Work request: In the material below, count the lines with the word "tail" and state that number only.
▼
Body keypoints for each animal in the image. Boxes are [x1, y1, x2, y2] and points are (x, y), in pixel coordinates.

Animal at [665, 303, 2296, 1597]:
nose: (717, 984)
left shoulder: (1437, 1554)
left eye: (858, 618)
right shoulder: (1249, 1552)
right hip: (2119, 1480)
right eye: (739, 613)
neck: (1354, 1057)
▲
▼
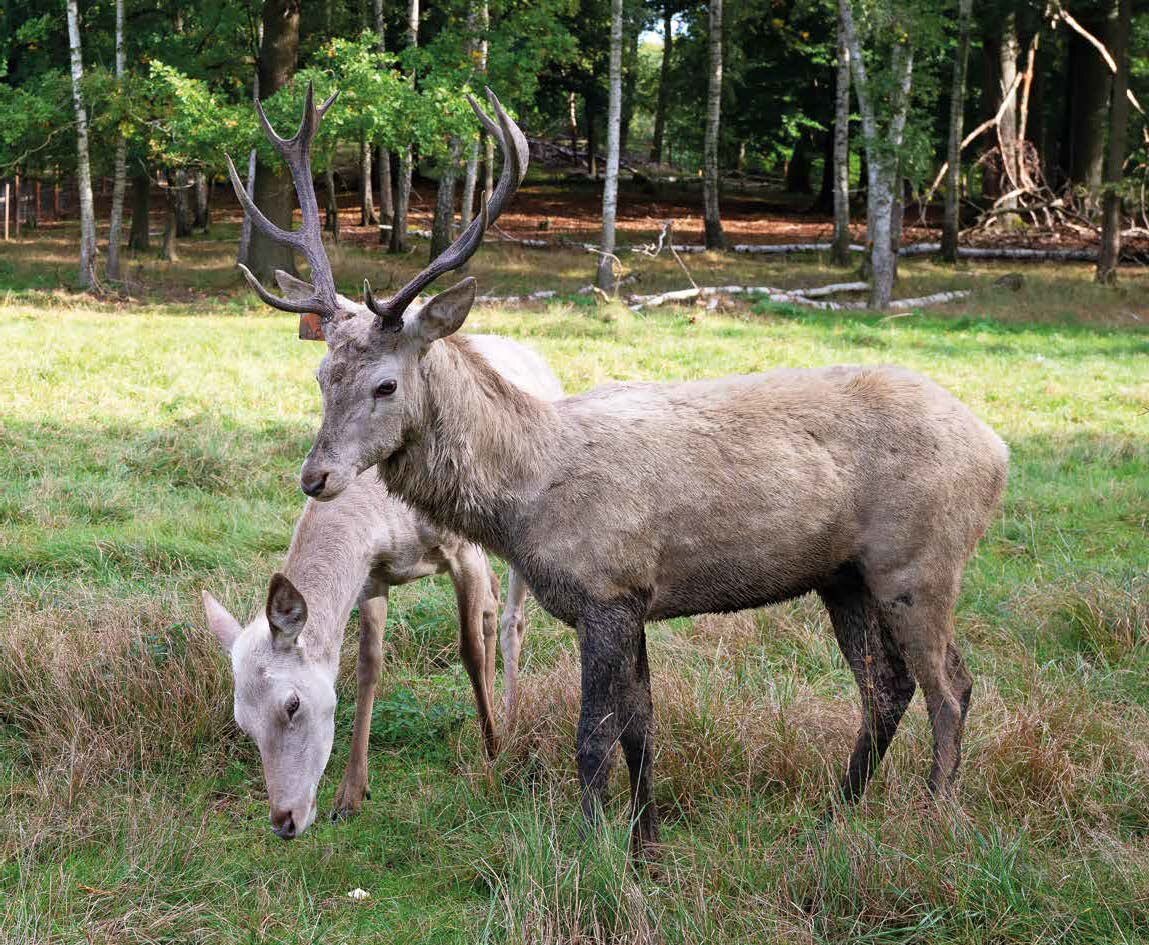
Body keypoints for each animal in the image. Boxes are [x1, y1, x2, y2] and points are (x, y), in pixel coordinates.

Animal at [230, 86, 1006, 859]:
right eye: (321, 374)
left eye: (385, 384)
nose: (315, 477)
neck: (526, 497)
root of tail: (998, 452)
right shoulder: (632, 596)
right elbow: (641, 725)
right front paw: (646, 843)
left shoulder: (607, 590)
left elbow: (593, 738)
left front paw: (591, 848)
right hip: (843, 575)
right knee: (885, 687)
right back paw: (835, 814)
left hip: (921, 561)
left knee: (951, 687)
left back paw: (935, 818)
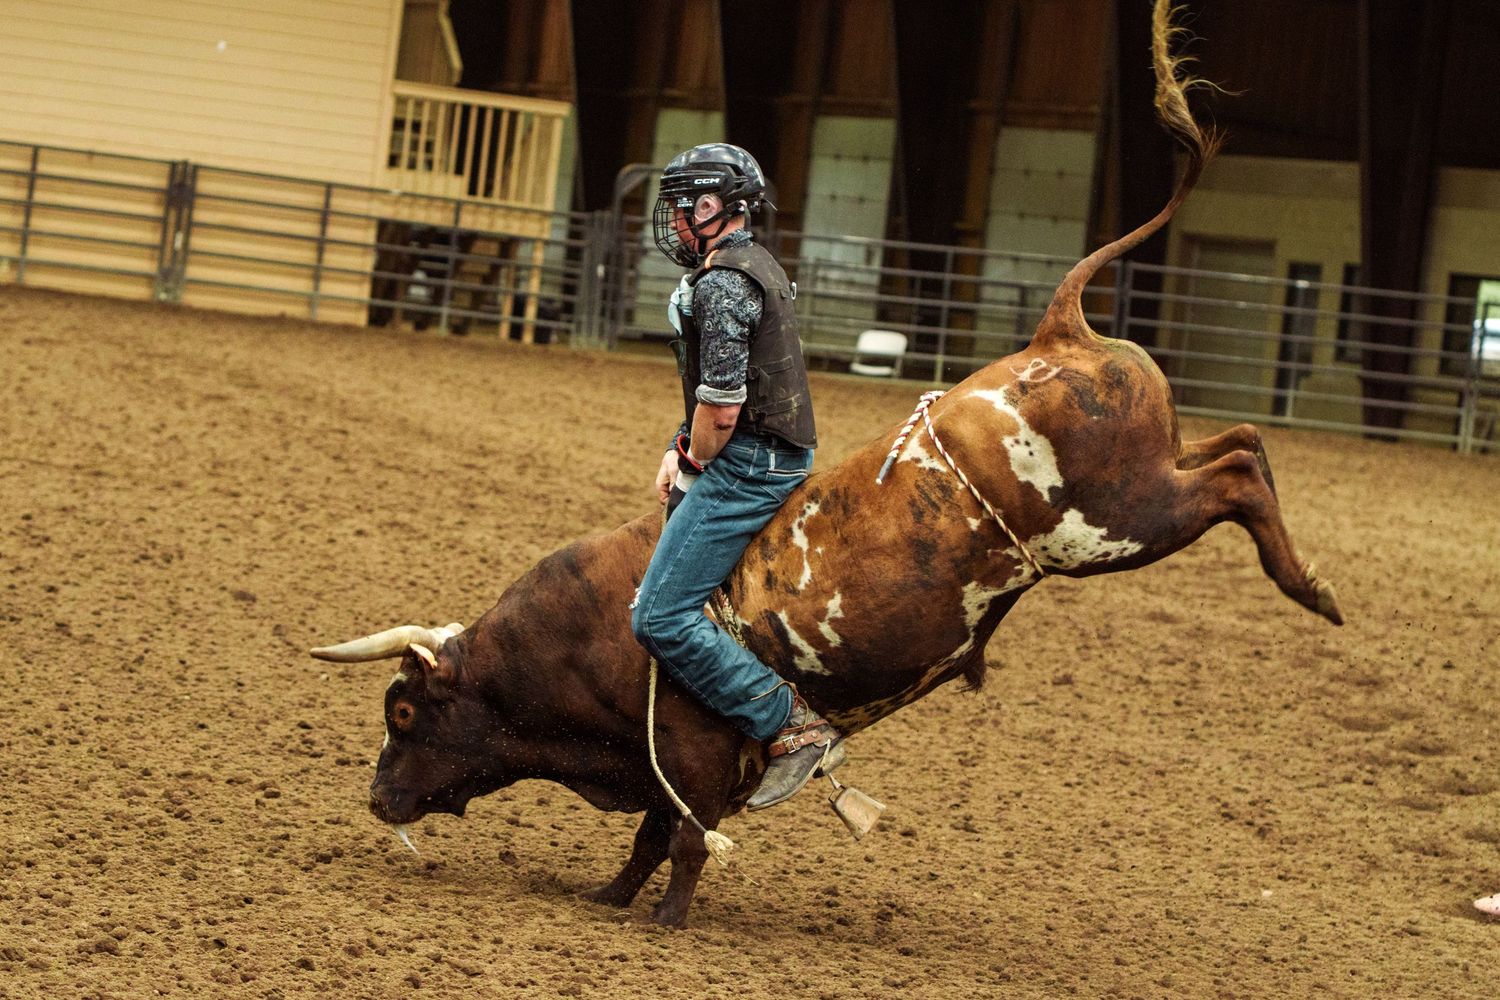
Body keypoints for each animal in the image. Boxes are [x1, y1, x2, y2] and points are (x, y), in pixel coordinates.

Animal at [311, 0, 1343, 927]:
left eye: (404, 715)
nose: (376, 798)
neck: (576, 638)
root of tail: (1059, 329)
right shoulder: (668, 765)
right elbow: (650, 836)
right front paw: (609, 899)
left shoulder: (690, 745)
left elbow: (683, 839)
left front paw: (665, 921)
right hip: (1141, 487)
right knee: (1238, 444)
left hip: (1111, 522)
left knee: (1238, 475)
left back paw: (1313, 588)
▲
▼
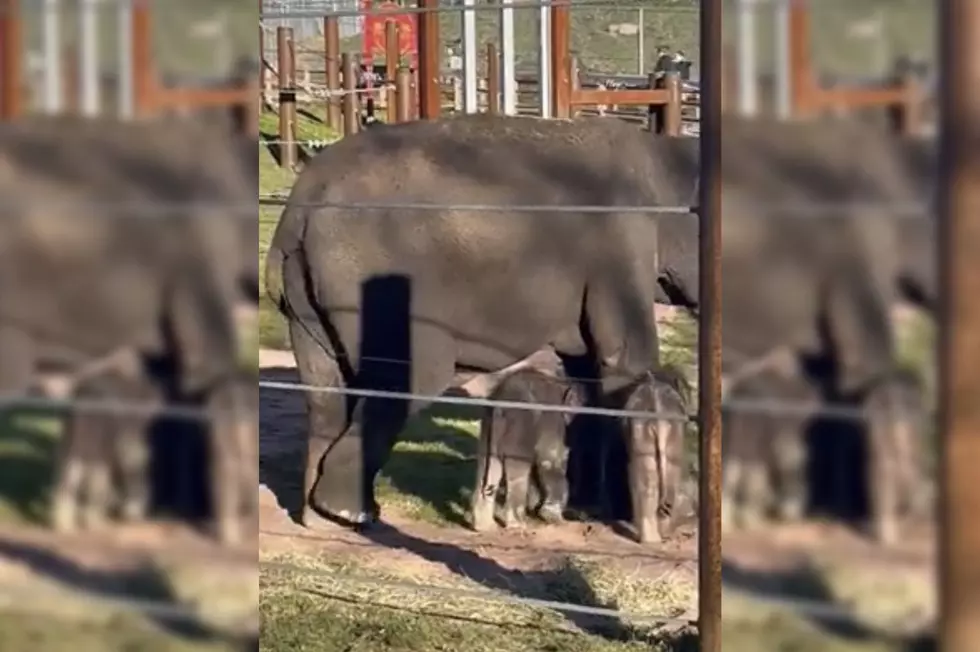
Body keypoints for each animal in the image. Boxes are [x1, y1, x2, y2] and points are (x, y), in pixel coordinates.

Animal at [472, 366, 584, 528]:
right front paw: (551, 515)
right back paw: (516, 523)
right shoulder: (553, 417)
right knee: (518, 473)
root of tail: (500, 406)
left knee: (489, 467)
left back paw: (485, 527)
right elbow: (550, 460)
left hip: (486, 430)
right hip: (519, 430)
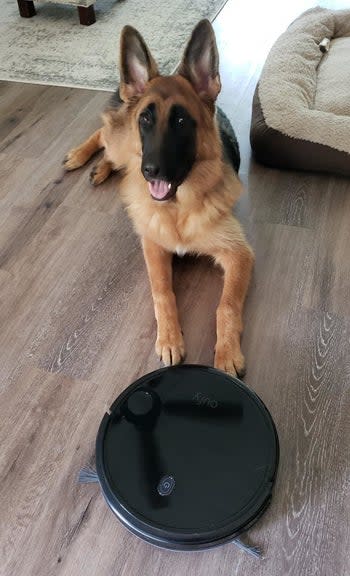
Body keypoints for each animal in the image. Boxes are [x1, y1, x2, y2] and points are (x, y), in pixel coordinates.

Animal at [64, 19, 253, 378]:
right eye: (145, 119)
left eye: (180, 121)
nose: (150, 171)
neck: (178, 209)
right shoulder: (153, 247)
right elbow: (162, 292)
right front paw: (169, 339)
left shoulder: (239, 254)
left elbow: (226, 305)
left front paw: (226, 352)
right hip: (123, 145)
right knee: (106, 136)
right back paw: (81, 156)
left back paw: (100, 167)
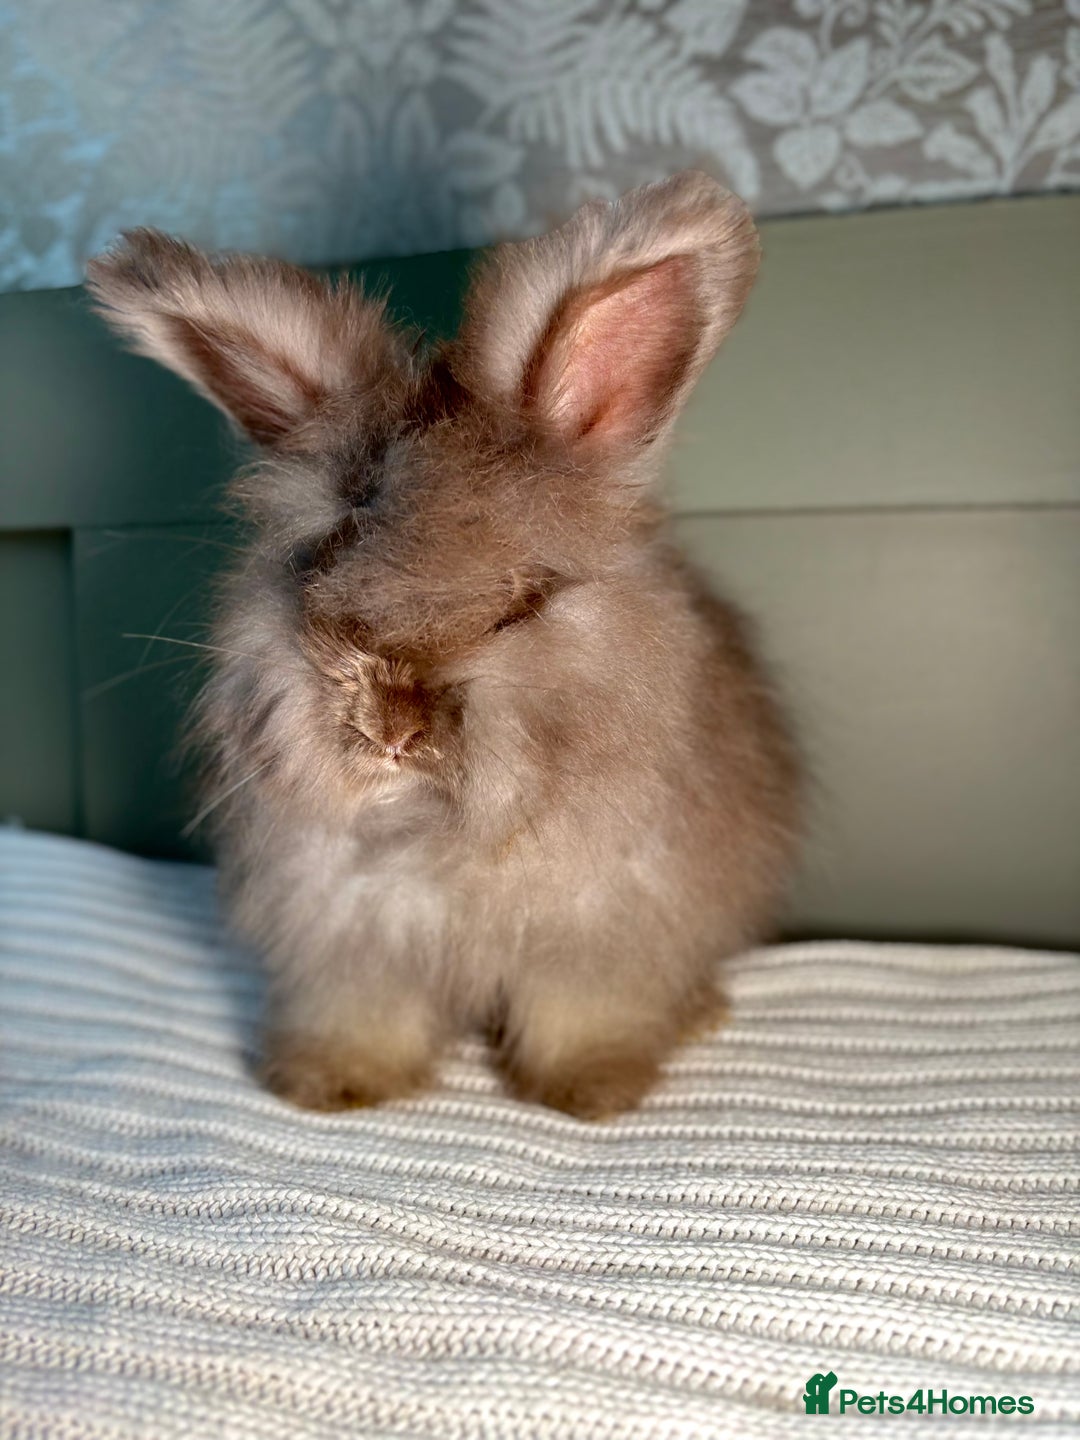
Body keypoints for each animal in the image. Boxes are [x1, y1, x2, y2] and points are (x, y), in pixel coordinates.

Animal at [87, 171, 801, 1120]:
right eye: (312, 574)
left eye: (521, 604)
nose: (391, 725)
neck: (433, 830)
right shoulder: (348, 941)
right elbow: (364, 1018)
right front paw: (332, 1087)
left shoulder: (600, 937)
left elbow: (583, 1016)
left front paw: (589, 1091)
▲
Task output: 3